Richard320 recently wrote in this post, "Phosphates are food for algae. Wood is food for a fire. If you don't have a fire, it just sits there, same as your phosphates in the absence of algae." I think that's an outstanding analogy. If the chlorine is at sufficient levels to kill algae quickly, then there is no "fire" (i.e. algae growth) so the wood (i.e. phosphates and nitrates) don't do anything and are irrelevant.

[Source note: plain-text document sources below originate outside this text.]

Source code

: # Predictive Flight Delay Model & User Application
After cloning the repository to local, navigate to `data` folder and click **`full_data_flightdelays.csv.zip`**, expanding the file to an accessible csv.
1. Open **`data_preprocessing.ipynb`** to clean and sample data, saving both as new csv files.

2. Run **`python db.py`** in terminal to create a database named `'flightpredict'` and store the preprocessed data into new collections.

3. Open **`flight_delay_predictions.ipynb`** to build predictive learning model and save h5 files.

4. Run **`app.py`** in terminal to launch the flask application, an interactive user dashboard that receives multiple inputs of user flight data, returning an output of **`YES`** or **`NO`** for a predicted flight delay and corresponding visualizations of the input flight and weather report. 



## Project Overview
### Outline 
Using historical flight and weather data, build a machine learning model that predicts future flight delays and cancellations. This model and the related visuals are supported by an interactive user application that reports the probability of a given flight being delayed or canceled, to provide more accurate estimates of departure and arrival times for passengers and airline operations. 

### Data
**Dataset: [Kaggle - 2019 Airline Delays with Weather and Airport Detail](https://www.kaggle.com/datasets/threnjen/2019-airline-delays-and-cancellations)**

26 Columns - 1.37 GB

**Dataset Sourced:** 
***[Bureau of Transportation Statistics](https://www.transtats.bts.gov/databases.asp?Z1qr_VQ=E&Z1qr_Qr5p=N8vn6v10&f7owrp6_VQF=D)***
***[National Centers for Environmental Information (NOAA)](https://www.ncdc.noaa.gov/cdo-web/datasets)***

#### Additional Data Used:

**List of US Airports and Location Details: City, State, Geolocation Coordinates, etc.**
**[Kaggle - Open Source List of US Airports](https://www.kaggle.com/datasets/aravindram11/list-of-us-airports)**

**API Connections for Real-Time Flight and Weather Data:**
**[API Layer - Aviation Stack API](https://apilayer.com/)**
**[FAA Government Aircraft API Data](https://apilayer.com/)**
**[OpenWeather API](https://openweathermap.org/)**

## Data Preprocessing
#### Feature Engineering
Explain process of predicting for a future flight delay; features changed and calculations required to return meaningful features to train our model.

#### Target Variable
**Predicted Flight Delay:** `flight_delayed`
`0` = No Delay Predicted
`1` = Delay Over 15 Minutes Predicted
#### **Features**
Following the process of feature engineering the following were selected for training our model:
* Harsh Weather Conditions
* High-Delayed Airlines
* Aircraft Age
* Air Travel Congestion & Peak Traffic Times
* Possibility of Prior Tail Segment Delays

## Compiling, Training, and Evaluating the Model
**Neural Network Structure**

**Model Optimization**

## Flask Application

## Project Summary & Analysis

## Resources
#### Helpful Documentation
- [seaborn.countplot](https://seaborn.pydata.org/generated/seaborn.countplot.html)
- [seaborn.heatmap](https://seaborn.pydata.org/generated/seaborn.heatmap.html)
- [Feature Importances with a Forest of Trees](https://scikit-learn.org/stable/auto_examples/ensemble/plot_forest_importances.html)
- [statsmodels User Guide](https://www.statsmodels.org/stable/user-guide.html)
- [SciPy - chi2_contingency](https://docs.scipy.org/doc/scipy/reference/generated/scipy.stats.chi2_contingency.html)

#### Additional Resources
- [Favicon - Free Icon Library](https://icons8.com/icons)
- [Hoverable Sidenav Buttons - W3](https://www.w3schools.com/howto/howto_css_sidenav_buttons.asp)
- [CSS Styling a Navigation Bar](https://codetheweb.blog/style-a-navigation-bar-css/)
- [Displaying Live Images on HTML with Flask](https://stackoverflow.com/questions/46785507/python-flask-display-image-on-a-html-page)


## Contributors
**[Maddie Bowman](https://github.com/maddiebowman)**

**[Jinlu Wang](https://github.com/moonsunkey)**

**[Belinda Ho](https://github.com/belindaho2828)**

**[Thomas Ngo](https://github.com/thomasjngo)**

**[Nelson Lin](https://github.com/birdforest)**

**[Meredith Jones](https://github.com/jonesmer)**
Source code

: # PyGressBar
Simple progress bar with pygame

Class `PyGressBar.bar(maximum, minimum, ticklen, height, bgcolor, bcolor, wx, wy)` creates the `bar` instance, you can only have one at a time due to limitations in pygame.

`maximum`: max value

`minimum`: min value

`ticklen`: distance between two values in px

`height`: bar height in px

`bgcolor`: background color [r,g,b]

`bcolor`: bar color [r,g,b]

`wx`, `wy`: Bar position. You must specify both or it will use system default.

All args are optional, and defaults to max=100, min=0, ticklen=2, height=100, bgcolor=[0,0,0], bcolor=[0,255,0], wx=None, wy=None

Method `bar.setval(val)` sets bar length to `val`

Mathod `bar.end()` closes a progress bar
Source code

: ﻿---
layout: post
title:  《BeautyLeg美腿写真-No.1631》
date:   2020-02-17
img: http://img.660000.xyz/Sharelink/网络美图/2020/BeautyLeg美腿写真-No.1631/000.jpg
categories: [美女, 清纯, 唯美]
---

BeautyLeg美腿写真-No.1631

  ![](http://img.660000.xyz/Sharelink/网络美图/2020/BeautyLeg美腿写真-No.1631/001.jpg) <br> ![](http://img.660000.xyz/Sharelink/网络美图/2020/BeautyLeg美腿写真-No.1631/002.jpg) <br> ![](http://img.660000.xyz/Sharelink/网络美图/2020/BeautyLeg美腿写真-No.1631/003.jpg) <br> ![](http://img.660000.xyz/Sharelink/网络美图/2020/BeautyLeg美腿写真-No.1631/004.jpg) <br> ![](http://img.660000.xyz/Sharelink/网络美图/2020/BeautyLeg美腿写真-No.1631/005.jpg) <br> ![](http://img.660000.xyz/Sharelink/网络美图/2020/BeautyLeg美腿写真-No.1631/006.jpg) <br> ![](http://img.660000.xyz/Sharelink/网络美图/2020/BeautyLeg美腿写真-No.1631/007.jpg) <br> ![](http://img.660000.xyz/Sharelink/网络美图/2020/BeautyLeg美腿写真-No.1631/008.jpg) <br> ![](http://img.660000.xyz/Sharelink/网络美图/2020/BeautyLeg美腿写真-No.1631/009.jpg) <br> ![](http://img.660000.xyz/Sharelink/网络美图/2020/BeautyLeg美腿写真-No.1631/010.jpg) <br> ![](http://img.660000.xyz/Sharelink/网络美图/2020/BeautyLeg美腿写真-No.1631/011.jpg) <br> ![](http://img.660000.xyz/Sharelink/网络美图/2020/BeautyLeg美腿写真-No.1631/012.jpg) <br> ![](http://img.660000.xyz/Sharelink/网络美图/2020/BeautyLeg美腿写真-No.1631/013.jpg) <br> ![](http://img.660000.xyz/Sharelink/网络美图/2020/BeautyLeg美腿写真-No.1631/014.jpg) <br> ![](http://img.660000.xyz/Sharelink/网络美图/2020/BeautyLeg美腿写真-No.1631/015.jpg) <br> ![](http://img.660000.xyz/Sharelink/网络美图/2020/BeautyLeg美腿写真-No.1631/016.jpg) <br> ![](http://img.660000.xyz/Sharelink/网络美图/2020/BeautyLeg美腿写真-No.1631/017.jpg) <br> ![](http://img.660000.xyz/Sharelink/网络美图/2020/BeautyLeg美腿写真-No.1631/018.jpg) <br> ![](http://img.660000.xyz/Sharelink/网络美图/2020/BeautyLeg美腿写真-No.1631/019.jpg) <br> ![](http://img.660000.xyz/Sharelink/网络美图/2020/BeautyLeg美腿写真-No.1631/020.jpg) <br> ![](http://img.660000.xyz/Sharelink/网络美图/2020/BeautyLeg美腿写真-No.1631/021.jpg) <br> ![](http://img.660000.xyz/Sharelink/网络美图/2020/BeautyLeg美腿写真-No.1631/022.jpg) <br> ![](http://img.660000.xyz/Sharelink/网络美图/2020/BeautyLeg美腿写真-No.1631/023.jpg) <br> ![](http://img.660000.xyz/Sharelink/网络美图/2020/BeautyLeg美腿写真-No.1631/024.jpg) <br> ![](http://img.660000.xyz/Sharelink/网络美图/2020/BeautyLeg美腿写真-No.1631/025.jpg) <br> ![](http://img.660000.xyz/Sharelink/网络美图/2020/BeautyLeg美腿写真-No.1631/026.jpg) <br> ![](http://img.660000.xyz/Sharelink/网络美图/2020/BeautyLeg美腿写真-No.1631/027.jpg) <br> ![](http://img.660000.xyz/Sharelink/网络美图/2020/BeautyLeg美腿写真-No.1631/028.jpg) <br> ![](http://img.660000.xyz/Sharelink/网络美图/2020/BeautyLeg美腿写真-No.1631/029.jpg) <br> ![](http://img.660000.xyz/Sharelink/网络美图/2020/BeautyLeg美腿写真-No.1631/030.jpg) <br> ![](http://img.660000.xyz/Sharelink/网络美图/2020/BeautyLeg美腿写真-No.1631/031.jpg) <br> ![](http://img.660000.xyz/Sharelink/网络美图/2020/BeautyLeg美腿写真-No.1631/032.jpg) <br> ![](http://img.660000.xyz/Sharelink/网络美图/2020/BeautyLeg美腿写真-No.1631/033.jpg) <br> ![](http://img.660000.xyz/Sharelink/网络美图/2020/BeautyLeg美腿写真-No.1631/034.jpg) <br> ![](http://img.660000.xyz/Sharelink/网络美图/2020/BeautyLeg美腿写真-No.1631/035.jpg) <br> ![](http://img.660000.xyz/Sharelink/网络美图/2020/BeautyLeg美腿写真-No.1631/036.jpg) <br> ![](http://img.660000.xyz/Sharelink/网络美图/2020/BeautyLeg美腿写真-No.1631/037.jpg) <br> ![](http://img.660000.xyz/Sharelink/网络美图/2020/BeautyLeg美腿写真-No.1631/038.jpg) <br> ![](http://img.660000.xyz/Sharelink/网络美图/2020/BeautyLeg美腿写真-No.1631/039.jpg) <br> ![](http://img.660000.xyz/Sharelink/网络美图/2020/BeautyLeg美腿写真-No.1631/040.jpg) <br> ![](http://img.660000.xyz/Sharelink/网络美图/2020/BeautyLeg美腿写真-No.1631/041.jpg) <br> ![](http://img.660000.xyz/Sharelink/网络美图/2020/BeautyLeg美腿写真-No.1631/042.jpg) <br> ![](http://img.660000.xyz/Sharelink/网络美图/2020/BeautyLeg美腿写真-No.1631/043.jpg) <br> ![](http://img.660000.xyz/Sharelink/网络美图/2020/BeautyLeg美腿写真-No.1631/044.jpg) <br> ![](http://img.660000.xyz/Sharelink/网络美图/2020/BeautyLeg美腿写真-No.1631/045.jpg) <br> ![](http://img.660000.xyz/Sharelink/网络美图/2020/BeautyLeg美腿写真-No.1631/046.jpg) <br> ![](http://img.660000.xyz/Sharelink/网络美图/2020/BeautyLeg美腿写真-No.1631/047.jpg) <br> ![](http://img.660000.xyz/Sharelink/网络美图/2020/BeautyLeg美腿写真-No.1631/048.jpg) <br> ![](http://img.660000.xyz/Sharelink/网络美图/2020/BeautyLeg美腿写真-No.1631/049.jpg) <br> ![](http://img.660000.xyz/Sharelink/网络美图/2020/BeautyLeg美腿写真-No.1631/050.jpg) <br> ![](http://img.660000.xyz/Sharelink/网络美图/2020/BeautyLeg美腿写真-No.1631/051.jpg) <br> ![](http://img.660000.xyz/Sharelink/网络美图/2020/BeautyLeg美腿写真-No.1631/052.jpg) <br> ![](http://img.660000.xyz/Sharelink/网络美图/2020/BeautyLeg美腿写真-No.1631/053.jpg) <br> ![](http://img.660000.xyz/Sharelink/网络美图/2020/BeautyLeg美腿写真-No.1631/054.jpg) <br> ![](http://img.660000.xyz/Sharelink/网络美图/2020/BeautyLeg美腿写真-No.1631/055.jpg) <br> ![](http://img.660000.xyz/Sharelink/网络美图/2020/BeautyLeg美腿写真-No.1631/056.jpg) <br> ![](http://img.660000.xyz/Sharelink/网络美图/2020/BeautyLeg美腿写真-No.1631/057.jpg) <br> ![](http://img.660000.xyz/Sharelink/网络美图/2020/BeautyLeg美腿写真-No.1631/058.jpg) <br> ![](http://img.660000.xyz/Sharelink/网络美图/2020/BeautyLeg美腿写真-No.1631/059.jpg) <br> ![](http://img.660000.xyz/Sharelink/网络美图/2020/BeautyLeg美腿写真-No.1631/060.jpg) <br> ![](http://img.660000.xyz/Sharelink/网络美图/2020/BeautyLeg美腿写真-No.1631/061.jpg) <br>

You wrote about your getting algae just below the surface in your suction pool canister when your phosphates and nitrates were high and you wondered about lowering nitrates in this thread and in this post, but the fact you are only getting algae in that one place is most likely an indicator that the chlorine level is lower there for some reason than in the rest of the pool (or was lower there at some point and then biofilm formed). I don't know whether this is due to the type of water contact against the surface or flow rates or what, but most pools don't seem to have that problem -- when they get algae, it's most often in the main pool area. Also note that you hadn't had problems with algae until recently, but never checked the phosphate nor nitrate levels before yet you now assume that this is the reason for the problem when it might be something else in the water and by replacing the water you are removing whatever else was in it as well. Or perhaps the chlorine level got too low at some point and then biofilm formed making the algae stuck to that surface more resistant and possibly could have been vigorously brushed off and rubbed with concentrated chlorine (Trichlor puck, for example). So yes, reducing one or more of the algae nutrients in the pool will slow down algae growth even in areas where the chlorine level is too low, but that's not the first thing to do. If you look at how many thousands upon thousands of pool owners (here and on other forums) are able to prevent algae growth using chlorine alone regardless of nitrate or phosphate levels, I think you would agree that checking for nitrates and phosphates should not be the first thing to look for unless one doesn't mind at all the inconvenience or cost of removing phosphates and/or replacing their water to lower nitrates. It is one tool in the arsenal, but rarely a necessary one.